I didn’t see anything out of the box for importing midi files, however writing a plugin to do this wouldn’t be difficult. In fact a few plugins that do just that already exist.

Yeah, unfortunately the MIDI stuff we showed at GDC was done with the built-in MIDI plugin (in the controller plugin list) which just supports midi keyboard input. I’m trying to get through some high-priority bugs at the moment so I can see if I can have time to write a midi file importer for UE4 so it’s just natively supported.

To do the music stuff with the subtractive synth, we used a tool that converted a MIDI file to a CSV file, then imported the CSV file as a data table, then wrote a BP sequencer for the CSV file. By “we” I mean Dan. He’s resourceful.

So to try out new audio engine stuff, you’ll need to make sure your project is set to use the audio mixer.

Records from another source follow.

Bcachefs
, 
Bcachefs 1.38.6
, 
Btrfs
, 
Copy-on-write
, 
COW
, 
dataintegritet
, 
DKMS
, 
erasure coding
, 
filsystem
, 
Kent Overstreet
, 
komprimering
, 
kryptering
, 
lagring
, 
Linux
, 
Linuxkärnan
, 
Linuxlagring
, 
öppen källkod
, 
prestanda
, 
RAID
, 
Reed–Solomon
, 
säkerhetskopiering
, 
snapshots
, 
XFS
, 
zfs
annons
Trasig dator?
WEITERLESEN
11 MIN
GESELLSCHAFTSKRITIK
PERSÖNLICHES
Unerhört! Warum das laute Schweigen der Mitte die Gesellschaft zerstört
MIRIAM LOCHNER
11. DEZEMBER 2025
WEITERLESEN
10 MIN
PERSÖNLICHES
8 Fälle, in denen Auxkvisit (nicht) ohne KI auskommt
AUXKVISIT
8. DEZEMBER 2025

Either use “-audiomixer” as the command line param or set it up in your project config’s INI file to use it.

E.g. In …/MyProject/Config/Windows/WindowsEngine.ini

Add these lines:

[Audio]
AudioDeviceModuleName=AudioMixerXAudio2

Also you need to enable seeing audio-mixer-only things in the editor. The editor is in a weird state of some new features which don’t work in the old audio engine and stuff which works only in the new audio engine. So make sure you go and turn on seeing audio mixer stuff in the experimental editor settings.

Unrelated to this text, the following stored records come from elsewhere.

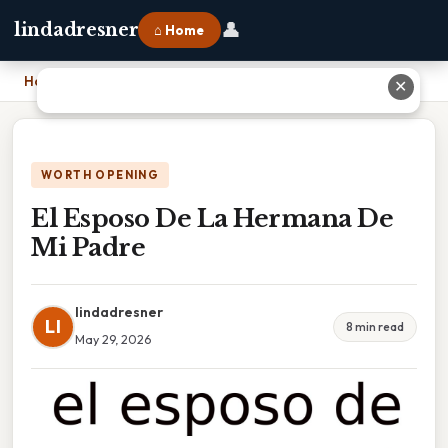
👤
lindadresner
⌂ Home
Home
›
El Esposo De La Hermana De Mi Padre
✕
WORTH OPENING
El Esposo De La Hermana De
Mi Padre
lindadresner
LI
8 min read
May 29, 2026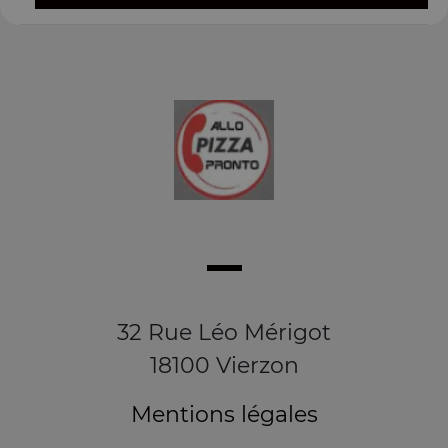
32 Rue Léo Mérigot
18100 Vierzon
Mentions légales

Currently the only platform really tested is PC though other platforms are in the works. New projects won’t use the new audio mixer by default for 4.16 so you’ll need to opt in. Hopefully by 4.17, it’ll be ready to be on by default for new projects.

Note that the DSP code in the audio mixer module is intentionally independent of U-Object-land. The idea is that they’re building blocks which could be used in any number of plugins, etc. The synthesis plugin is the actual UObject wrappers around the audio mixer DSP stuff that does the work to create BP-bindings (via properties or Ufunctions, etc).

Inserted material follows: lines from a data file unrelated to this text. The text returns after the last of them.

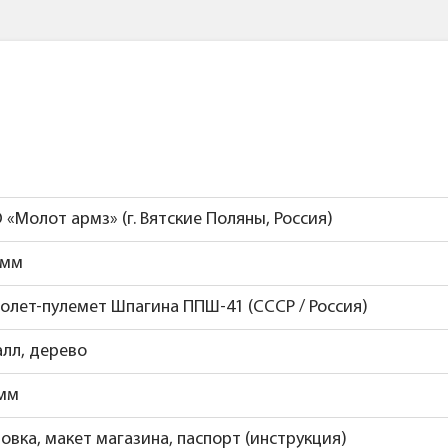
«Молот армз» (г. Вятские Поляны, Россия)
 мм
олет-пулемет Шпагина ППШ-41 (СССР / Россия)
лл, дерево
 мм
овка, макет магазина, паспорт (инструкция)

The same workflow could be used for your own DSP creations – write your C++ DSP in classes and files that our outside of the UObject/UE4 stuff, then use the USynthComponent inheritence and source/submix effect stuff as binding/wrappers into UE4-land. In that way you could load your own DLLs (if you’ve written plugins for VST or something else) and then just write the UE4 bindings. There’s loads of examples now of how you can do that yourself. Easiest effect to check out is the WaveShaper one. Writing a new synth using the synth component is a piece of cake now.

I’ve been asked if we’ll ever support VST hosting/importing – at this time, it’s a bit ahead of ourselves, but theoretically possible. Certainly possible to just write BP bindings/wrappers around your code by hand in the new architecture, assuming you’ve written the core of your DSP stuff in such a way that its independent of VST/AU, etc.

Very cool. and knowing about the midi controller thing is quite interesting. brings to mind some cool ideas.

Thanks for the information. I was wondering why I wasn’t getting a sound out… I can’t wait to get home and update my WindowsEngine.ini now and to make some sounds.

I recall hearing that there’ll be a sample accurate clock, any ideas on where I can find it? I didn’t find any BP node for this so I assume it’ll only be accessible using C++?